Stewart’s method became popular among researchers, but was not very user-friendly in the busy everyday clinical setting due to complicated equations and the need for programmable calculators.

NEW ELECTRODES FOR MEASURING ELECTROLYTES INTRODUCED IN BLOOD GAS ANALYZERS

From the end of the 1960s, ion-selective electrodes were developed for the macro electrolytes in blood plasma. It was particularly electrodes for sodium, potassium, chloride and calcium that were used and that were found to be reliable. These electrodes were built into the blood gas analyzer.

Simon’s discovery in 1969 that valinomycin was a particularly suitable carrier substance in a potassium electrode was of major importance. With regard to calcium, two answers had to be reported as ionized calcium varied depending on the pH.

When the pH was between 7.60 and 7.20, the “adjusted” calcium value was calculated to pH = 7.40. In this way, it was possible to distinguish between, for example, hypercalcemia, which was just secondary to acidosis, and actual hypercalcemia! After a while, several types of directly measuring electrodes were built into the blood gas analyzers, such as glucose and lactate electrodes.

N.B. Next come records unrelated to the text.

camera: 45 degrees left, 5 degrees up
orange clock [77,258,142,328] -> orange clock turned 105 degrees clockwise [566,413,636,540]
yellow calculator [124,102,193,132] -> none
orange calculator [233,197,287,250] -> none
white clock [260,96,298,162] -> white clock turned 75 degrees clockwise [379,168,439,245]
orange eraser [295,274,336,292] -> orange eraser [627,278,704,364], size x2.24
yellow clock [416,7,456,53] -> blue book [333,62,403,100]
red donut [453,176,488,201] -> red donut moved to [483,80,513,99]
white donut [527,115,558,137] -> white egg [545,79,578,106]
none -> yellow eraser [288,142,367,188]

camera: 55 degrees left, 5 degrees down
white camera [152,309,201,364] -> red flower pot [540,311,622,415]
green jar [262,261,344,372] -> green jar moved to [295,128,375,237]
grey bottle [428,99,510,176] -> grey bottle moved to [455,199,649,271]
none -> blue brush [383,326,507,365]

SPECTROPHOTOMETRY AND OXIMETRY

Spectrophotometric determination of oxygen saturation was introduced at the start of the 1930s. During the Second World War the need to measure oxygen saturation increased due to the military needs of flying at high altitudes without stabilization of the hypobaric conditions.

During the 1970s and 1980s, there was a vast development in multiwavelength oximetry. Absorption spectra for hemoglobin derivatives, particularly within the wavelength area of 500-700 nm, were recorded. Measurements at over 100 different wavelengths were recorded to calculate the four common hemoglobin derivatives: oxyhemoglobin, deoxyhemoglobin, CO-hemoglobin and methemoglobin. It was also possible to measure sulfhemoglobin if this was present in the case of sulfa therapy.

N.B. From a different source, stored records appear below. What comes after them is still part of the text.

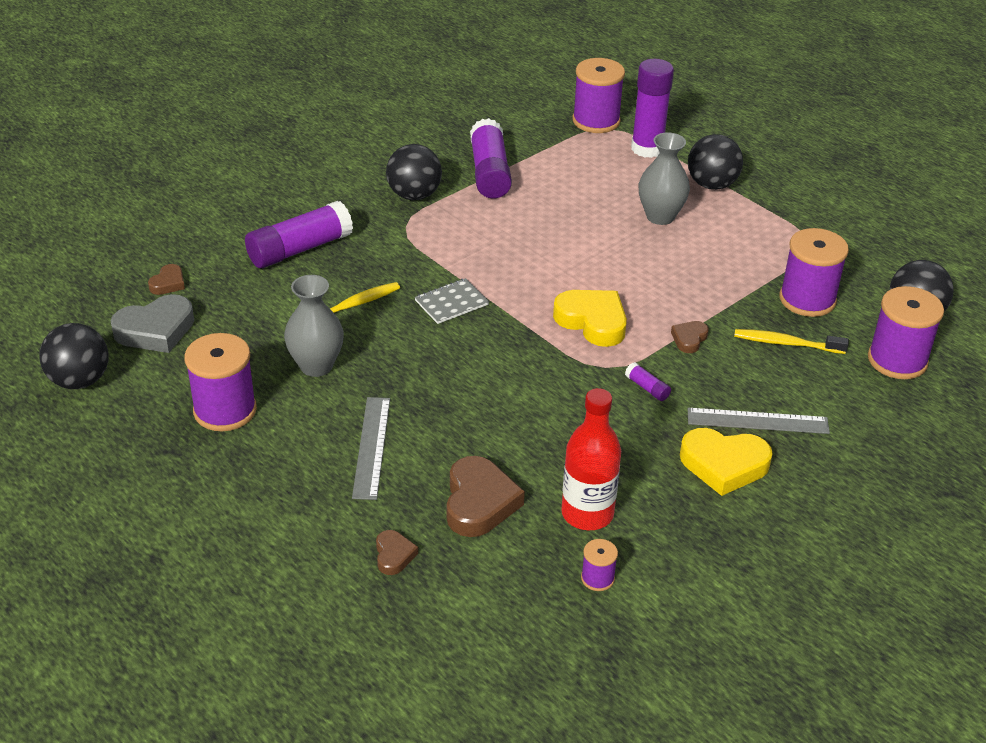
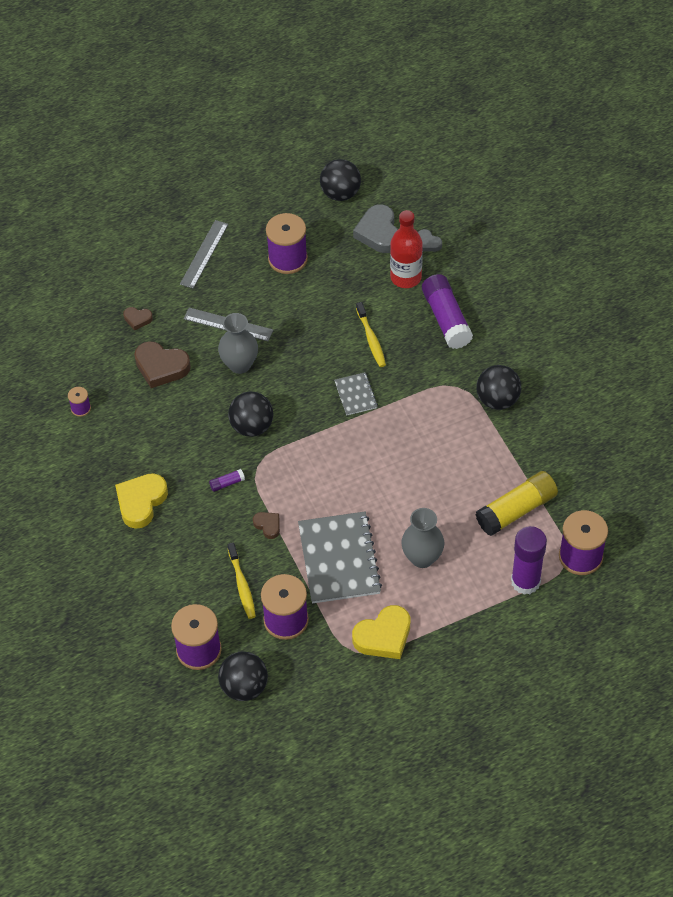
camera: 110 degrees right, 15 degrees up
brown heart [148,264,185,295] -> grey heart [418,229,442,252]
grey vase [284,275,344,377] -> grey vase moved to [218,313,258,374]
purple glue stick [470,118,512,198] -> none
yellow heart [553,290,627,347] -> yellow heart moved to [352,605,410,659]
red bottle [561,388,621,530] -> red bottle moved to [390,210,423,288]
black ball [688,134,743,190] -> black ball moved to [228,392,273,437]
grey ruler [688,408,830,434] -> grey ruler moved to [180,220,229,288]
yellow toothbrush [734,329,849,354] -> yellow toothbrush turned 135 degrees clockwise [227,542,256,619]
none -> grey notebook [298,512,382,603]
none -> yellow glue stick [475,471,558,536]

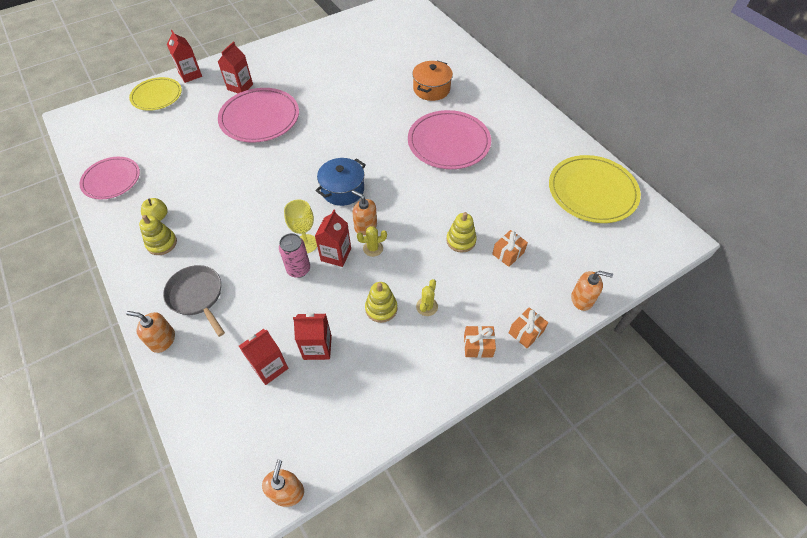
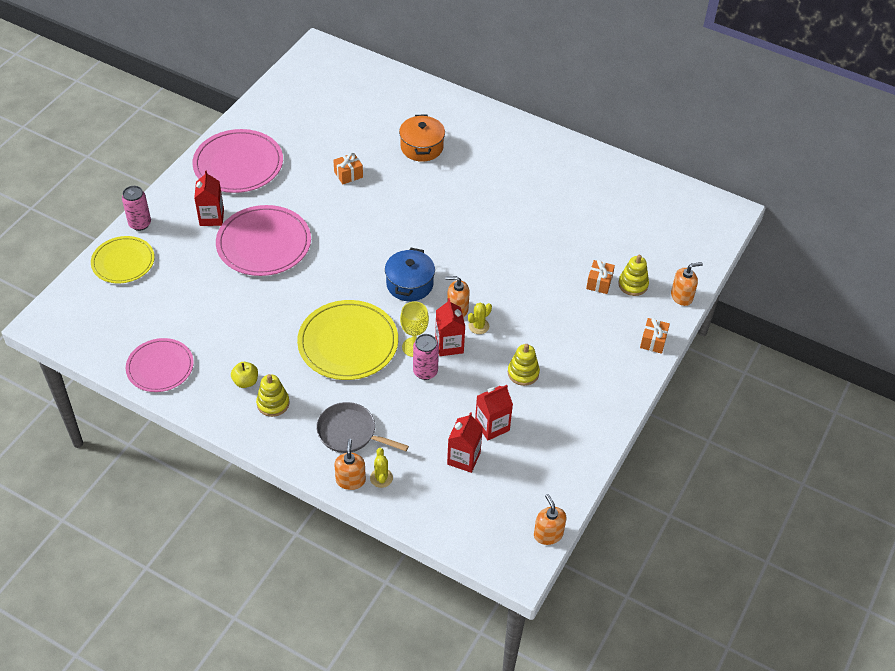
camera: 30 degrees left, 5 degrees down
orange soap dispenser [126,311,175,353] -> orange soap dispenser turned 105 degrees clockwise [334,439,366,490]
red carton [167,30,202,83] -> pink can [122,186,151,231]
pink plate [408,110,491,169] -> pink plate moved to [192,129,283,193]
yellow cactus [416,279,438,316] -> yellow cactus moved to [370,448,393,488]
yellow stacking toy [446,212,477,253] -> yellow stacking toy moved to [618,255,649,296]
orange gift [464,326,496,358] -> orange gift moved to [333,153,363,184]
yellow plate [549,155,641,223] -> yellow plate moved to [297,300,398,380]

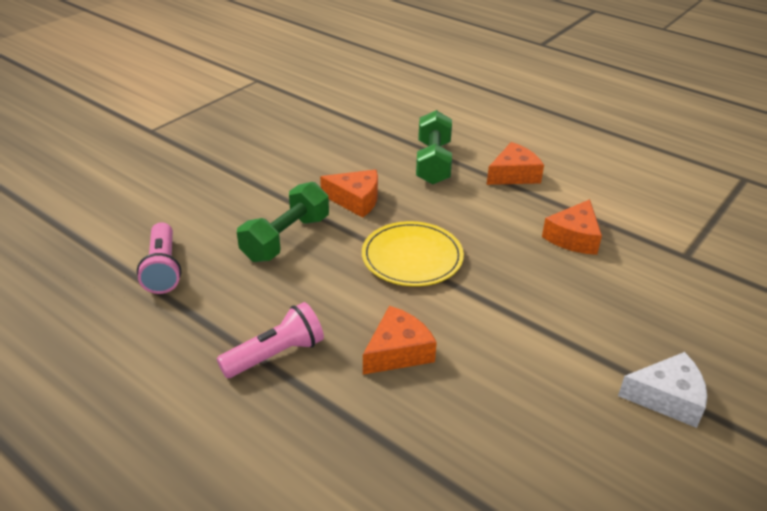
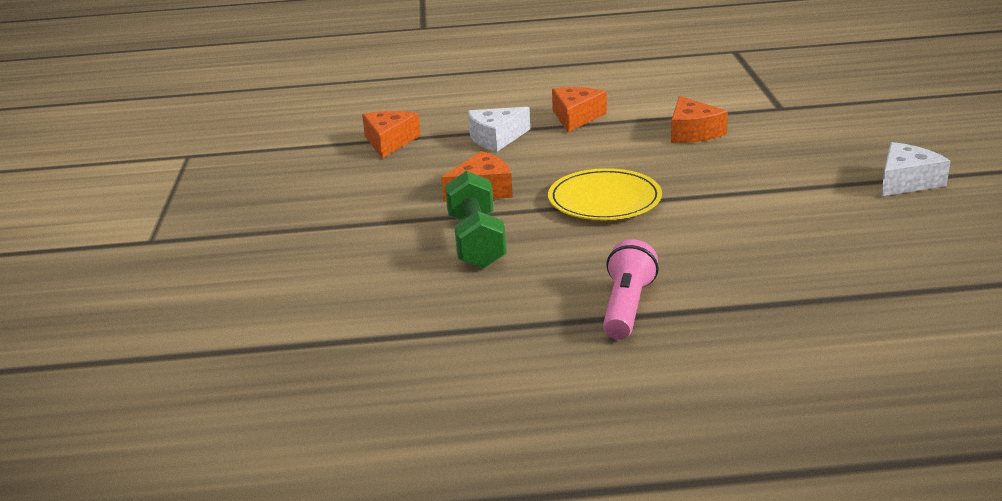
camera: 40 degrees left, 10 degrees down
pink flashlight [137,222,181,294] -> none
orange cheese [363,306,437,375] -> orange cheese moved to [362,111,420,158]
green dumbbell [416,110,452,185] -> white cheese [468,107,530,152]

Simultaneous measurement of oxygen saturation and partial pressure of oxygen soon became a clinical necessity for plotting the position of the oxyhemoglobin dissociation curve (ODC) and also the pO₂ 50 %, which could tell about the hemoglobin’s affinity for oxygen.

With the introduction of oximetry to the blood gas analyzers, the blood sample had to be split; one part went to the electrometry measurements and one part went to the oximetry measurements so that the modern blood gas analyzer now gives at least 11 directly measured parameters, four from the oximeter and seven from the electrometer.

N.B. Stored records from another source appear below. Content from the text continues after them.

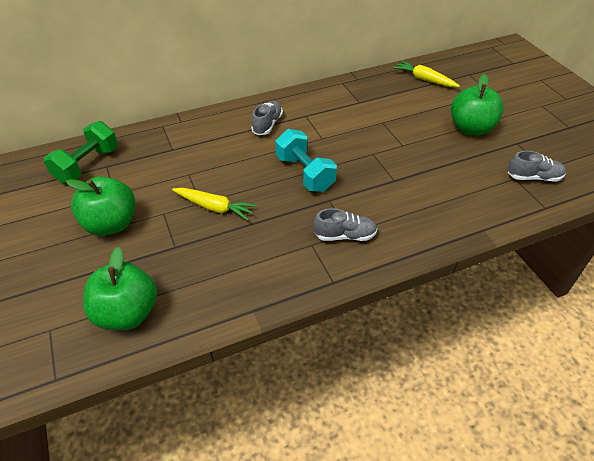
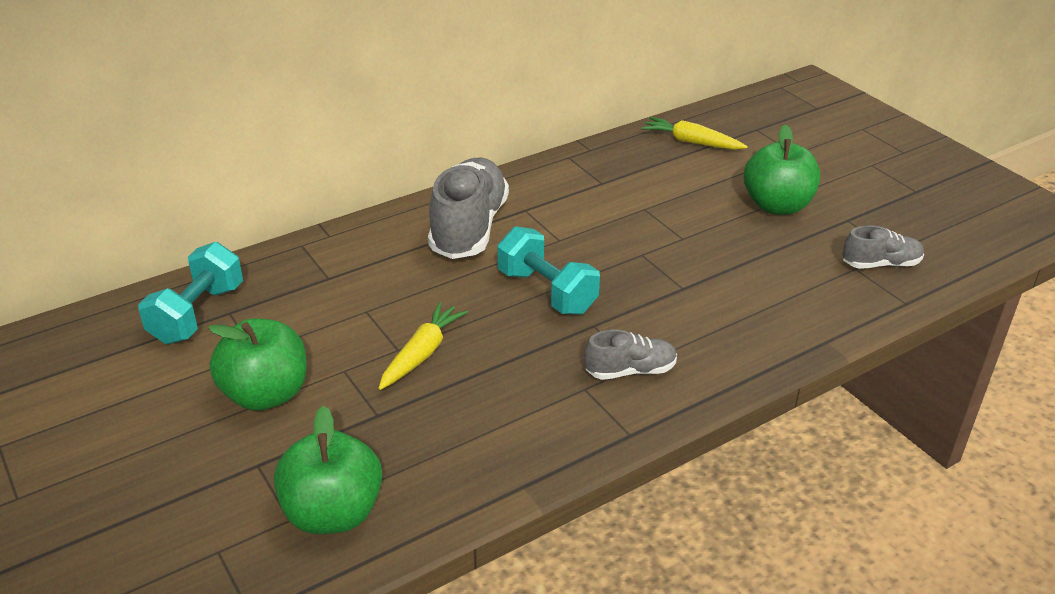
camera: 10 degrees left, 10 degrees down
green dumbbell [44,121,118,183] -> turquoise dumbbell [138,242,243,344]
yellow carrot [172,188,257,221] -> yellow carrot turned 75 degrees counterclockwise [378,302,468,390]
grey shoe [251,101,283,135] -> grey shoe [428,158,509,259], size x1.91

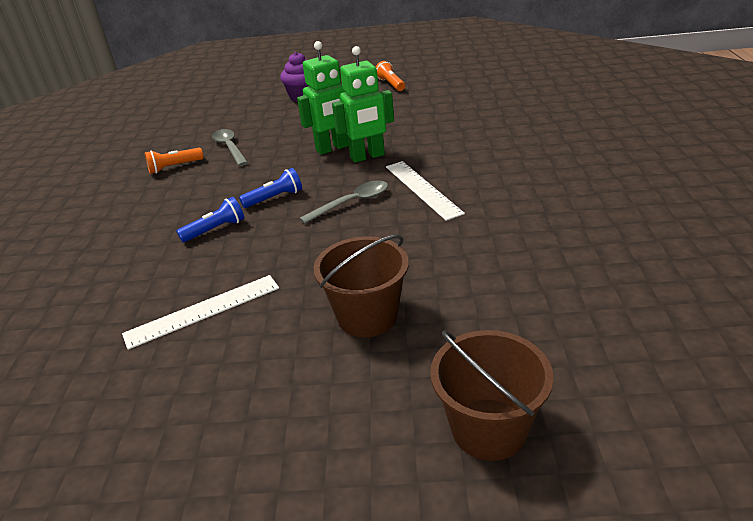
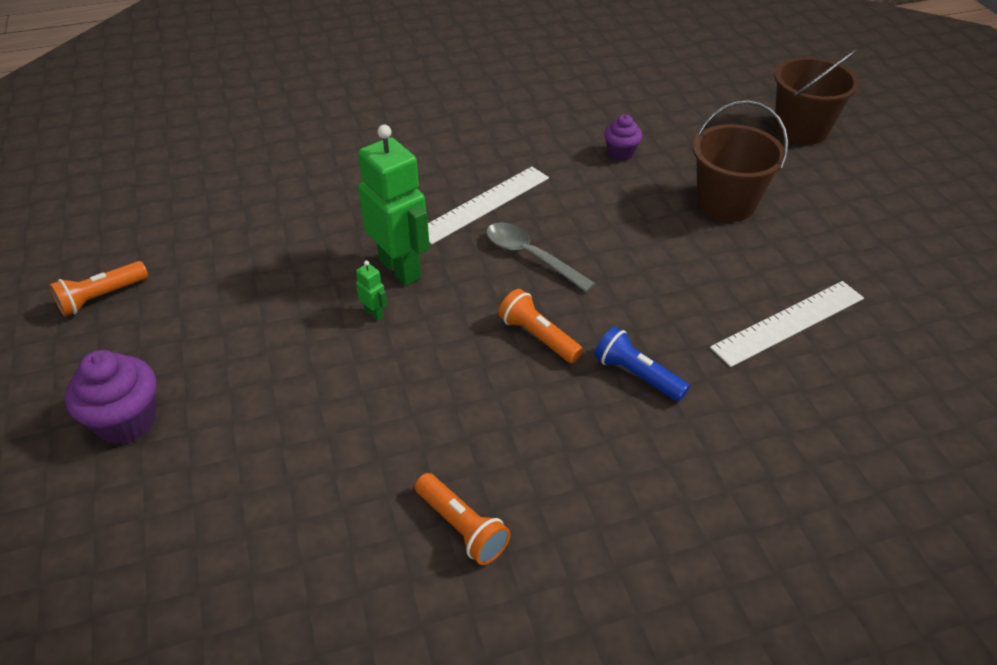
camera: 110 degrees left, 10 degrees up
white ruler [122,275,279,350] -> white ruler turned 75 degrees counterclockwise [710,281,864,367]
grey spoon [212,129,248,166] -> none
blue flashlight [239,168,302,208] -> orange flashlight [498,289,583,363]
green robot [297,41,349,155] -> green robot [356,261,387,321], size x0.40
none -> purple cupcake [604,114,642,161]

In addition, glucose and lactate measurements became possible, so that on the printout there are 13 directly measured values as well as a number of calculated parameters.

QUALITY CONTROL

Many different test solutions have been prepared to control the quality of the measurements in the blood gas analyzers. What is common to them all is that the gases are very difficult to control, particularly low pO₂ (hypoxemia). The reason is that oxygen is not particularly water-soluble, and when the test ampoule is opened, oxygen in the air quickly diffuses into the solution. When using hemoglobin-containing solutions, it is difficult to produce these with deoxyhemoglobin, because this is immediately converted into oxyhemoglobin when it comes into contact with air.

In major international quality control tests, where many types of instruments are tested, the total coefficient of variation can be up to 15 % for low pO₂ values of 7-8 kPa. Ranges for these results can be 6.0-9.5 kPa! The large variation is caused by both preanalytical and analytical factors! Tonometry has also proved to be a good method for carrying out quality tests on pCO₂ and pO₂.

CONCLUSION

When you read the two-volume work by Peters and Van Slyke from 1934, it is surprising how much biochemical and physiological knowledge they had then! There has, however, particularly following the Second World War, been an incredible technological development resulting in today’s blood gas analyzers playing a very important role, particularly within intensive care medicine.

Otherwise it may be pedagogically correct in the future to rename BE and call it hydrogen ion excess with the opposite sign!